Self-Supervised Alignment with Mutual Information: Learning to Follow Principles without Preference Labels
Jan-Philipp Fränken, Eric Zelikman, Rafael Rafailov, Kanishk Gandhi, Tobias Gerstenberg, Noah D. Goodman
TL;DR
SAMI tackles aligning pretrained LMs to behavioral principles without human preference labels by optimizing the conditional mutual information $I(Y; C|X)$ between self-generated responses and constitutions given prompts. It formulates a tractable InfoNCE-based objective with a two-sided contrast (over responses and over constitutions) and employs an Expert Iteration–style training loop, plus regularization to prevent degeneration. Empirically, SAMI improves alignment on dialogue tasks beyond the base model and matches or exceeds instruction-finetuned baselines on summarization, with scalable results on stronger models like llama3-70b and with diverse, held-out principles. The work demonstrates that latent regularities in base models can be exploited to follow constitutions without labels, enabling scalable alignment across domains and model scales.
Abstract
When prompting a language model (LM), users often expect the model to adhere to a set of behavioral principles across diverse tasks, such as producing insightful content while avoiding harmful or biased language.
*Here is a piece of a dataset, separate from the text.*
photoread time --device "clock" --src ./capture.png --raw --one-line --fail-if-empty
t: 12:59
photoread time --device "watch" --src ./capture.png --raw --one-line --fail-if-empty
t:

Instilling such principles (i.e., a constitution) into a model is resource-intensive, technically challenging, and generally requires human preference labels or examples. We introduce SAMI, an iterative algorithm that finetunes a pretrained language model (without requiring preference labels or demonstrations) to increase the conditional mutual information between constitutions and self-generated responses given queries from a dataset. On single-turn dialogue and summarization, a SAMI-trained mistral-7b outperforms the initial pretrained model, with win rates between 66% and 77%. Strikingly, it also surpasses an instruction-finetuned baseline (mistral-7b-instruct) with win rates between 55% and 57% on single-turn dialogue. SAMI requires a model that writes the principles. To avoid dependence on strong models for writing principles, we align a strong pretrained model (mixtral-8x7b) using constitutions written by a weak instruction-finetuned model (mistral-7b-instruct), achieving a 65% win rate on summarization. Finally, we investigate whether SAMI generalizes to diverse summarization principles (e.g., "summaries should be scientific") and scales to stronger models (llama3-70b), finding that it achieves win rates of up to 68% for learned and 67% for held-out principles compared to the base model. Our results show that a pretrained LM can learn to follow constitutions without using preference labels, demonstrations, or human oversight.